On any index of national competitiveness, high-tech up-for-it-ness, e-this or i-that, France sits there, like the fat kid on sports day, being overtaken by both the new kids from Eastern Europe who desperately want to impress, and the heroic athletes of North America, Scandinavia, and the far East, who pride themselves on leading the pack.

Value judgements

So what of this latest index? Well, here's the rub. The index comes from a less well-known source, a US think tank called The Centre for Global Development.

The technology index is just one component of a wider Commitment to Global Development index, that ranks countries in terms of how their actions benefit developing countries.

As the report explains: "The Technology Index rewards polices that support the creation and dissemination of innovations of value to developing countries. It rewards government subsidies for research and development, whether delivered through spending or tax breaks."

It also penalises countries such as the US, who it considers to be promoting intellectual property practices which restrict the flow of benefits to developing countries.
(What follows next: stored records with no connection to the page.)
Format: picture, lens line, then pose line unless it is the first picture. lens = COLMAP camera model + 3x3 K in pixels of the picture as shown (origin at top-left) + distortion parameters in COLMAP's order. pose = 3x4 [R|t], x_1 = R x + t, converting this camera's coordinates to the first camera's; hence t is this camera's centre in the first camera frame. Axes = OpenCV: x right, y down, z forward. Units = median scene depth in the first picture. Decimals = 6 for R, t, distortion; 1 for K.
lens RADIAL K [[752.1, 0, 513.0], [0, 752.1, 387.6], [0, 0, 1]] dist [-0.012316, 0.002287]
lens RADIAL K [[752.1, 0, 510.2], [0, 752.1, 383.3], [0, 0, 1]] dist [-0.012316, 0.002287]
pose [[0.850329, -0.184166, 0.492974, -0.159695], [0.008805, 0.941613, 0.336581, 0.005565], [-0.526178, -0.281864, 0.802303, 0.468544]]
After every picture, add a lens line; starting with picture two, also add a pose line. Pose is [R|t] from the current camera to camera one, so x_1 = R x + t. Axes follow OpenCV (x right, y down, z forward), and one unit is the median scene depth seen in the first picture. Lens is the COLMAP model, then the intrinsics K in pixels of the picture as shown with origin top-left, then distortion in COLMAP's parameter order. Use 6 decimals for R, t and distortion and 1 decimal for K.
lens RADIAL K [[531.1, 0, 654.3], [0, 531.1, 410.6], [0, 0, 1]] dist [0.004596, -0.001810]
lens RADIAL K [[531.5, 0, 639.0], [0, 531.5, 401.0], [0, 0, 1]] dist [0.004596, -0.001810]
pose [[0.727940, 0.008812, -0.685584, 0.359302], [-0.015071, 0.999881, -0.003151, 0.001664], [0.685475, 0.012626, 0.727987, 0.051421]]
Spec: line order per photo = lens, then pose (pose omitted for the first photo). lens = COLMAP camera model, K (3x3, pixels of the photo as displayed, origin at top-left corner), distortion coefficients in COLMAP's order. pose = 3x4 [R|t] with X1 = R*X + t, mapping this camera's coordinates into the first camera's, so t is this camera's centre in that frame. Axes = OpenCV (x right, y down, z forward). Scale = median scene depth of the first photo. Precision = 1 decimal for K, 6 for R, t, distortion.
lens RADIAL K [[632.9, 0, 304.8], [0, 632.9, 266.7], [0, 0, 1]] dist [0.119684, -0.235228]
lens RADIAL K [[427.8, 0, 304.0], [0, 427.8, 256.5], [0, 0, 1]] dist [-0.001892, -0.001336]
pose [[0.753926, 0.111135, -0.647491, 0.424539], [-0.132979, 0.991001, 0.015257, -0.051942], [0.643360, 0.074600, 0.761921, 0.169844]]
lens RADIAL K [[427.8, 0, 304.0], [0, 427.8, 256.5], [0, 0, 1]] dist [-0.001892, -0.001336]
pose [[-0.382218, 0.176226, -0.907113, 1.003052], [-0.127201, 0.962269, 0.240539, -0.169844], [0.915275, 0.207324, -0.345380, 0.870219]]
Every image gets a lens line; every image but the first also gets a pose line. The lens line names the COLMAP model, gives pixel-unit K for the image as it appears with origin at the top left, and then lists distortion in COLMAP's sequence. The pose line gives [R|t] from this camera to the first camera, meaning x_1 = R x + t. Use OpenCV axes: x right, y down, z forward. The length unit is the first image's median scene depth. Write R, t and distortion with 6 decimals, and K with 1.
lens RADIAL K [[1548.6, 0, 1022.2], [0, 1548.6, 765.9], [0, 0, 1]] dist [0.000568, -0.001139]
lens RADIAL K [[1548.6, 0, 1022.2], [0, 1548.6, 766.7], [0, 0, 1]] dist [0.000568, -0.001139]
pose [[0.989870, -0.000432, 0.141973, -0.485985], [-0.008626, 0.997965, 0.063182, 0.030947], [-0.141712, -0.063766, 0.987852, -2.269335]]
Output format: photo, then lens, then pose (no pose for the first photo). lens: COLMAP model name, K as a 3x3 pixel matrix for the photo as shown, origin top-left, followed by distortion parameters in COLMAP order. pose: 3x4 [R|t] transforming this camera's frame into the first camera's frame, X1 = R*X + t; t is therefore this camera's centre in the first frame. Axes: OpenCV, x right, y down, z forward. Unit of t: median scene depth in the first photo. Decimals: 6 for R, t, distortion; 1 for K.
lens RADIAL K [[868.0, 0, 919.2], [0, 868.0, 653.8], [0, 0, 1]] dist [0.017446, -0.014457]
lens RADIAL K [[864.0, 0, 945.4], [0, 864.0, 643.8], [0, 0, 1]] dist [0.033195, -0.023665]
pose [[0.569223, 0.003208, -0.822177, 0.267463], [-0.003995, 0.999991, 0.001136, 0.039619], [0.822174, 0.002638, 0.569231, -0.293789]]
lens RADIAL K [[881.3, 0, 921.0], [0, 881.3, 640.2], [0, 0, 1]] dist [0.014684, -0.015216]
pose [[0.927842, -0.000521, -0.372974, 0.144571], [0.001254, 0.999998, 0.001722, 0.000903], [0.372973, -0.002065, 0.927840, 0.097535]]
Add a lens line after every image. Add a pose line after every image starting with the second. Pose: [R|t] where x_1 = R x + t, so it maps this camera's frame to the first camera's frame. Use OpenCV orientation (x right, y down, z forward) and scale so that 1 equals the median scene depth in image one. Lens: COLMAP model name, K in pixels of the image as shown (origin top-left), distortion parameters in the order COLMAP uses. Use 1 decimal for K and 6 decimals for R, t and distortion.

It is worth stressing that all international rankings should be treated with a bit of suspicion. They are primarily developed to be eye-catching and to shame countries that don't appear to be playing ball.

It would be somewhat hypocritical if the French were to offer a Gallic shrug in the face of the endless criticism offered by the digital advocates, but then to suddenly shout about this latest scoreboard from the rooftops.

But nevertheless, policymakers might want to reflect on a few implications of this.